The general sequence of statistical topics follows:
- Day 1: Our first day will be a plunge into the analysis of data. We will analyze data sets designed to highlight the important descriptive and inferential techniques, univariate and bivariate, in the AP Statistics course. The data sets are long on interest, and are classroom-ready.
- Day 2: Our second day will be a tour of Experimental Design (completely randomized design and randomized block design) and Sampling techniques (simple, stratified, cluster, systematic). We will focus on the decisions involved in choosing an experimental design strategy, methods of control of potentially confounding variables, and what factors would lead one to particular choices of an appropriate sampling design.

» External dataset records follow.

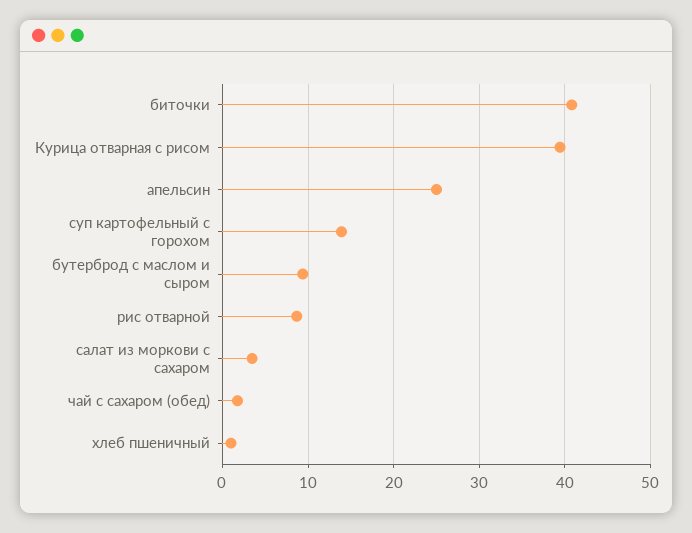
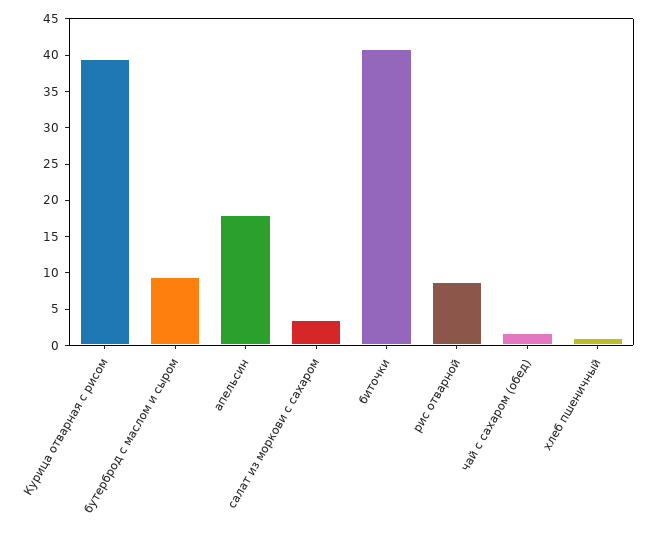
  {
    "биточки": 41,
    "Курица отварная с рисом": 39,
-   "апельсин": 25,
+   "апельсин": 17.5,
-   "суп картофельный с горохом": 14,
    "бутерброд с маслом и сыром": 9,
    "рис отварной": 9,
    "салат из моркови с сахаром": 3,
    "чай с сахаром (обед)": 2,
    "хлеб пшеничный": 1
  }

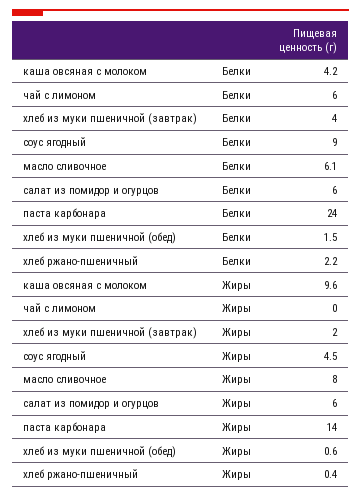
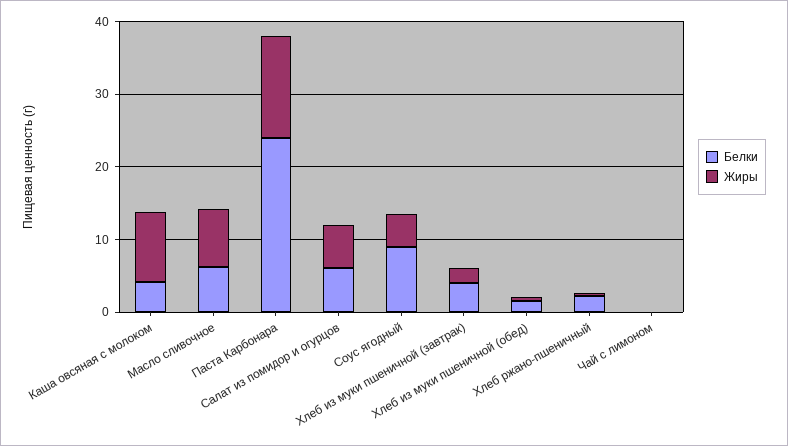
  {
    "Белки": {
      "каша овсяная с молоком": 4.2,
-     "чай с лимоном": 6,
+     "чай с лимоном": 0,
      "хлеб из муки пшеничной (завтрак)": 4,
      "соус ягодный": 9,
      "масло сливочное": 6.1,
      "салат из помидор и огурцов": 6,
      "паста карбонара": 24,
      "хлеб из муки пшеничной (обед)": 1.5,
      "хлеб ржано-пшеничный": 2.2
    },
    "Жиры": {
      "каша овсяная с молоком": 9.6,
      "чай с лимоном": 0,
      "хлеб из муки пшеничной (завтрак)": 2,
      "соус ягодный": 4.5,
      "масло сливочное": 8,
      "салат из помидор и огурцов": 6,
      "паста карбонара": 14,
      "хлеб из муки пшеничной (обед)": 0.6,
      "хлеб ржано-пшеничный": 0.4
    }
  }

- Day 3/4: Our third and fourth days will focus on probability and random variables, and their role in statistical inference. We will explore the logic of statistical inference (hypothesis testing and confidence intervals). Then we will show how this logic threads its way through inferences about means, proportions, slopes in regression, and inferences about categorical data. Interspersed with the content described above we will consider the philosophy of the AP Statistics course as an active encounter with data, and how this affects teaching strategies.
Consultant: Chris Olsen
Chris is a past member (twice) of the AP Statistics Test Development Committee, and has served as a table leader and question leader for the AP Statistics exam for 12 years. He taught statistics at George Washington High School in Cedar Rapids, IA, for over 25 years, and AP Statistics from its inception until 2007, when he passed the baton. He is now an assistant professor of Mathematics and Statistics at Grinnell College, teaching calculus, experimental design, and elementary statistics classes. He graduated from Iowa State University majoring in mathematics and philosophy, and in his graduate work concentrated on statistics, computer programming, psychometrics and test development. He has been involved nationally in workshops and conferences mostly relating to statistics for over 30 years. He has reviewed materials for The Mathematics teacher, the AP Central web site, The American Statistician, and the Journal of the American Statistical Association, and is on the editorial panel of Teaching Statistics. He is a co-author, with Roxy Peck and Jay Devore, of the Introduction to Statistics and Data Analysis (POD), now in its 6th edition, and co-author, with Roxy Peck on Statistics: Learning from Data, now in its 2nd edition. He authored or edited past Teacher’s Guides for Advanced Placement Statistics, and three Special Topics sections in AP Statistics summer workshop materials. Current projects involve moderating the AP Statistics Teacher Community, and writing computer programs to support the teaching of statistics in AP Statistics and AP Biology classes.